Get ready for the most lit holiday weekend of your life.
Disney Channel has over 100 original movies to its name. They are wildly diverse in content, tone, style, and political correctness, but they are all of the exact same caliber. That caliber is "fine, bordering on the worst thing you've ever seen." But as we all know, the rose-tinted glasses of nostalgia have a tendency to make anything that delighted us in our younger years seem as grand and sacred as Wally World.
Disney, purveyor in human emotion, has therefore decided to play a non-stop marathon of 51 of its original movies, starting at 10AM ET on May 27th, and wrapping up in the extremely wee hours of May 30th.
Here is a video of me, reading this news:
Watching 51 movies over the course of four days might be physically impossible. There are some advantages to the films airing on television, like commercial breaks leaving time to sneak to the restroom or make a sandwich. However, the around-the-clock, four day programming schedule obviously doesn't account for other elemental human needs like sleep and attending at least one Memorial Day barbecue in pursuit of free hamburgers. So, we'll all have to make some choices.
Here are my top five must-watches, ranked based on a "Rose Glasses" score which will be derived by multiplying my enjoyment of them as a child (on a scale of 1 to 10) by their current Rotten Tomatoes score.
Pixel Perfect (2004): 10 X 62% = 6.2
This movie stars certified babe Ricky Ullman, who you may also know as Phil of The Future. In it, he builds a holographic pop star, who hurts his best friend's feelings by being too pretty. The moral of this movie ends up being "artificial intelligence cannot be creative, but it can be sexy!" A climactic musical number is performed inside a character's brain while she's in a coma, which she fell into after being electrocuted by a guitar. She sings a duet with the pop star hologram, who entered her brain through an EKG machine. (I might be remembering that wrong. I hope so!)
Tune in: May 29th, 1:20AM ET
Princess Protection Program (2009): 10 X 60% = 6
Okay, I was in high school when this movie came out, but bad movies are a slumber party staple, and I'm sure I saw this 14 times. In it, Demi Lovato plays a rude princess, and Selena Gomez plays the chill, no-nonsense daughter of an agent in the Princess Protection Program. I feel they were typecast. I can't wait to watch this movie and then spend nine hours online, looking up minutiae about the extremely fraught IRL friendship of these two gals.
Tune in: May 28th, 9:50PM ET
Stuck in the Suburbs (2004): 8 X 63% = 5
This movie is about young women who are stuck in the suburbs.
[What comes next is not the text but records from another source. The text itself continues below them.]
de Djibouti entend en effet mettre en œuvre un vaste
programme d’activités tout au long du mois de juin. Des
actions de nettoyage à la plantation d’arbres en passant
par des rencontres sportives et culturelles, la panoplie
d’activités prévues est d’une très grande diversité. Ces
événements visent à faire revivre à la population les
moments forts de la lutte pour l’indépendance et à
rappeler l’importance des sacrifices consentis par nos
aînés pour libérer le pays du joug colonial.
I was definitely that in 2004! Stuck in the suburbs with them is a pop star, played by Saturday Night Live's Taran Killam. The best part of this movie is when the whole soccer team does a choreographed dance that is at least partially borrowed from the "Can't Touch This" scene in Charlie's Angels. I really can't wait to teach myself that dance all over again, and take funny snaps of Taran Killam.
Tune in: May 30th, 10:30AM ET
Read it and Weep (2006): 4 X 59% = 2.4
This is an objectively bad movie that I watched upwards of 10 times anyway, I guess hoping that the very stupid moral "don't write about your friends" would change eventually. This movie is basically Harriet the Spy but with an imaginary friend, and no Rosie O'Donnell. So, worse. I hope it makes me cry with longing for my former self!
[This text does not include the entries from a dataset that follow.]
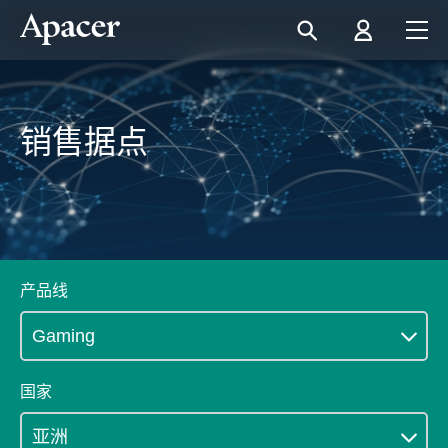
销售据点
产品线
国家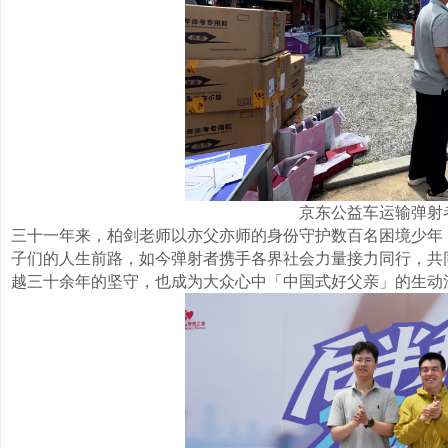
京东公益车运输弹射
三十一年来，柏剑老师以亦父亦师的身份守护数百名困境少年，
子们的人生前路，如今弹射者携手各界社会力量接力同行，共
越三十余年的坚守，也成为大众心中「中国式好父亲」的生动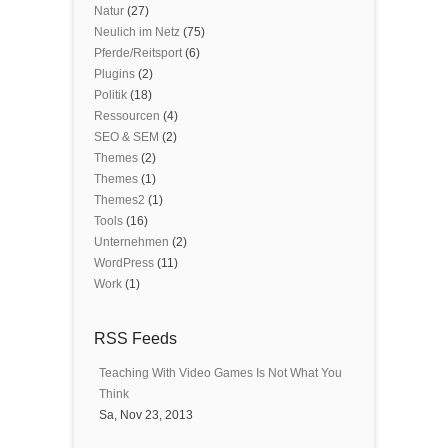
Natur
(27)
Neulich im Netz
(75)
Pferde/Reitsport
(6)
Plugins
(2)
Politik
(18)
Ressourcen
(4)
SEO & SEM
(2)
Themes
(2)
Themes
(1)
Themes2
(1)
Tools
(16)
Unternehmen
(2)
WordPress
(11)
Work
(1)
RSS Feeds
Teaching With Video Games Is Not What You
Think
Sa, Nov 23, 2013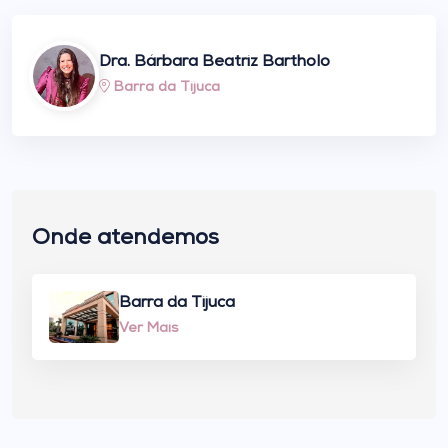
Dra. Bárbara Beatriz Bartholo
Barra da Tijuca
Onde atendemos
Barra da Tijuca
Ver Mais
Tune in: May 27th, 11:20AM ET
Eddie's Million-Dollar Cook Off (2003): 3 X 47% = 1.4
This movie stars certified non-babe Taylor Ball, who looks vaguely like certified babe Ricky Ullman, but isn't a babe. I watched it a lot because it is as compelling as every cooking show. It's about how misogyny affects boys. Hope it holds up!
Tune in: May 29th, 9:35AM ET
Smart House (1999): 1 X 53% = 0.5
This movie got a very low enjoyment score because my experience of it as a child was really more like pure terror. The only reason it's on here is because it stars certified babe Ryan Merriman (of The Ring Two). It's about what happens when you program your very futuristic smart house to be your mom, and then your house goes insane and tries to kill you. I'm not sure if it is an early criticism of the Internet of Things or if it's just a garden variety "femininity is monstrous" flick, but I guess I'll find out!
Tune in: May 30th, 2:55PM ET
Alright, I picked six, but it was hard enough to cut out Right on Track, The Proud Family Movie, Cadet Kelly, The Cheetah Girls, Camp Rock, Johnny Tsunami, Motocrossed, Halloweentown, Cowbelles, and Kim Possible Movie: So The Drama, so give me a break. (I'll probably end up watching all of those, even if it breaks my body and mind.)